- **Work to do**:
Format every line of the listing below as a numbered list, leaving out any blank lines.

- **Provided data**:
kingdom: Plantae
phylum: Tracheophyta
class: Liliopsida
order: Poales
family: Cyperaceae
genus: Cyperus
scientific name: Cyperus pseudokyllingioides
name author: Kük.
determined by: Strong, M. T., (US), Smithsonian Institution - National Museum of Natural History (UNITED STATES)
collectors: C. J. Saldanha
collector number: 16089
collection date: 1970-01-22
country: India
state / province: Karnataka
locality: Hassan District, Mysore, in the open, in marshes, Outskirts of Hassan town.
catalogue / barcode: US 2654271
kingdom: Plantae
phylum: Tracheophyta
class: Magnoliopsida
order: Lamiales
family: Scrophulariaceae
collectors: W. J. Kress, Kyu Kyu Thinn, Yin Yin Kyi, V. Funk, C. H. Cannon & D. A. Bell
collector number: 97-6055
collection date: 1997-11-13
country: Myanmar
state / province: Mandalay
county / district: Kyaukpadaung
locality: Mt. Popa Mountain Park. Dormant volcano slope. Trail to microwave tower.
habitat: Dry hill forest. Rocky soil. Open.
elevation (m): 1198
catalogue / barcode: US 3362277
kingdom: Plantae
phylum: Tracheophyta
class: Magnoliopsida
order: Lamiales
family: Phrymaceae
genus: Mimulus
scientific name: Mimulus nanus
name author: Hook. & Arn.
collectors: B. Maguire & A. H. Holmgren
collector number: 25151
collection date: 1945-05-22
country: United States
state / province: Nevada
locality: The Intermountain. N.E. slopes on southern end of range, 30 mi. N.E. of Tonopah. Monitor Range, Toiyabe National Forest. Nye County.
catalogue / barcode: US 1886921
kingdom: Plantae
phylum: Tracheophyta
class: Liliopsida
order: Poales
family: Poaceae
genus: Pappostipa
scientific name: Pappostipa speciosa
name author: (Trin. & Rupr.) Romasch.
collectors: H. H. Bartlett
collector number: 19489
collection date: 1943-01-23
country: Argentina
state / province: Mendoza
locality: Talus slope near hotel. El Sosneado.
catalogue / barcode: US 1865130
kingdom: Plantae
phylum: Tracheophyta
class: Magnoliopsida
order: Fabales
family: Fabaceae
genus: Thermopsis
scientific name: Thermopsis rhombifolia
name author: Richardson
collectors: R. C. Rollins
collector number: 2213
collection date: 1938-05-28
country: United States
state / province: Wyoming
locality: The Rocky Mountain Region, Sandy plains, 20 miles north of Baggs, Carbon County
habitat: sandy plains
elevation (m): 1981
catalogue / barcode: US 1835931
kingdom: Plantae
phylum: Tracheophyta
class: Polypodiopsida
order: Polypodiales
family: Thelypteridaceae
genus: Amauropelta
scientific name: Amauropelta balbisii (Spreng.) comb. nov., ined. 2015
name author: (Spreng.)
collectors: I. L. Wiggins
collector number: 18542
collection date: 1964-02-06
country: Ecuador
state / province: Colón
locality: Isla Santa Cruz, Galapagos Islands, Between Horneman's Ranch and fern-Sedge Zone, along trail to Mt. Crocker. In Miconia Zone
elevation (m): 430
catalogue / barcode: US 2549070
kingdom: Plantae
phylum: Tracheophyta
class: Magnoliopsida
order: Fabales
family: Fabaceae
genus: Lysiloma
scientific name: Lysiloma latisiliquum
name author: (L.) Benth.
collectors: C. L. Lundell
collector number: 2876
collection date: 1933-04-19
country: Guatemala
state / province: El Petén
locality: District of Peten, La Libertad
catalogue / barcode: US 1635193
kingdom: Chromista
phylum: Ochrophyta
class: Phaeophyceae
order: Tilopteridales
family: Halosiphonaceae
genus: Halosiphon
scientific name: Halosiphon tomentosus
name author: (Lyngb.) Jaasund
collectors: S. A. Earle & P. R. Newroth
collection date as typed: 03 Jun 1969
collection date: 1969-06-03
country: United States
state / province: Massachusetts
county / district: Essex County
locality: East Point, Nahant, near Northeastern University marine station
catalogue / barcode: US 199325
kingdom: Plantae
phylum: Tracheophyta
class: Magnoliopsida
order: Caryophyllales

- **Full output**:
1. kingdom: Plantae
2. phylum: Tracheophyta
3. class: Liliopsida
4. order: Poales
5. family: Cyperaceae
6. genus: Cyperus
7. scientific name: Cyperus pseudokyllingioides
8. name author: Kük.
9. determined by: Strong, M. T., (US), Smithsonian Institution - National Museum of Natural History (UNITED STATES)
10. collectors: C. J. Saldanha
11. collector number: 16089
12. collection date: 1970-01-22
13. country: India
14. state / province: Karnataka
15. locality: Hassan District, Mysore, in the open, in marshes, Outskirts of Hassan town.
16. catalogue / barcode: US 2654271
17. kingdom: Plantae
18. phylum: Tracheophyta
19. class: Magnoliopsida
20. order: Lamiales
21. family: Scrophulariaceae
22. collectors: W. J. Kress, Kyu Kyu Thinn, Yin Yin Kyi, V. Funk, C. H. Cannon & D. A. Bell
23. collector number: 97-6055
24. collection date: 1997-11-13
25. country: Myanmar
26. state / province: Mandalay
27. county / district: Kyaukpadaung
28. locality: Mt. Popa Mountain Park. Dormant volcano slope. Trail to microwave tower.
29. habitat: Dry hill forest. Rocky soil. Open.
30. elevation (m): 1198
31. catalogue / barcode: US 3362277
32. kingdom: Plantae
33. phylum: Tracheophyta
34. class: Magnoliopsida
35. order: Lamiales
36. family: Phrymaceae
37. genus: Mimulus
38. scientific name: Mimulus nanus
39. name author: Hook. & Arn.
40. collectors: B. Maguire & A. H. Holmgren
41. collector number: 25151
42. collection date: 1945-05-22
43. country: United States
44. state / province: Nevada
45. locality: The Intermountain. N.E. slopes on southern end of range, 30 mi. N.E. of Tonopah. Monitor Range, Toiyabe National Forest. Nye County.
46. catalogue / barcode: US 1886921
47. kingdom: Plantae
48. phylum: Tracheophyta
49. class: Liliopsida
50. order: Poales
51. family: Poaceae
52. genus: Pappostipa
53. scientific name: Pappostipa speciosa
54. name author: (Trin. & Rupr.) Romasch.
55. collectors: H. H. Bartlett
56. collector number: 19489
57. collection date: 1943-01-23
58. country: Argentina
59. state / province: Mendoza
60. locality: Talus slope near hotel. El Sosneado.
61. catalogue / barcode: US 1865130
62. kingdom: Plantae
63. phylum: Tracheophyta
64. class: Magnoliopsida
65. order: Fabales
66. family: Fabaceae
67. genus: Thermopsis
68. scientific name: Thermopsis rhombifolia
69. name author: Richardson
70. collectors: R. C. Rollins
71. collector number: 2213
72. collection date: 1938-05-28
73. country: United States
74. state / province: Wyoming
75. locality: The Rocky Mountain Region, Sandy plains, 20 miles north of Baggs, Carbon County
76. habitat: sandy plains
77. elevation (m): 1981
78. catalogue / barcode: US 1835931
79. kingdom: Plantae
80. phylum: Tracheophyta
81. class: Polypodiopsida
82. order: Polypodiales
83. family: Thelypteridaceae
84. genus: Amauropelta
85. scientific name: Amauropelta balbisii (Spreng.) comb. nov., ined. 2015
86. name author: (Spreng.)
87. collectors: I. L. Wiggins
88. collector number: 18542
89. collection date: 1964-02-06
90. country: Ecuador
91. state / province: Colón
92. locality: Isla Santa Cruz, Galapagos Islands, Between Horneman's Ranch and fern-Sedge Zone, along trail to Mt. Crocker. In Miconia Zone
93. elevation (m): 430
94. catalogue / barcode: US 2549070
95. kingdom: Plantae
96. phylum: Tracheophyta
97. class: Magnoliopsida
98. order: Fabales
99. family: Fabaceae
100. genus: Lysiloma
101. scientific name: Lysiloma latisiliquum
102. name author: (L.) Benth.
103. collectors: C. L. Lundell
104. collector number: 2876
105. collection date: 1933-04-19
106. country: Guatemala
107. state / province: El Petén
108. locality: District of Peten, La Libertad
109. catalogue / barcode: US 1635193
110. kingdom: Chromista
111. phylum: Ochrophyta
112. class: Phaeophyceae
113. order: Tilopteridales
114. family: Halosiphonaceae
115. genus: Halosiphon
116. scientific name: Halosiphon tomentosus
117. name author: (Lyngb.) Jaasund
118. collectors: S. A. Earle & P. R. Newroth
119. collection date as typed: 03 Jun 1969
120. collection date: 1969-06-03
121. country: United States
122. state / province: Massachusetts
123. county / district: Essex County
124. locality: East Point, Nahant, near Northeastern University marine station
125. catalogue / barcode: US 199325
126. kingdom: Plantae
127. phylum: Tracheophyta
128. class: Magnoliopsida
129. order: Caryophyllales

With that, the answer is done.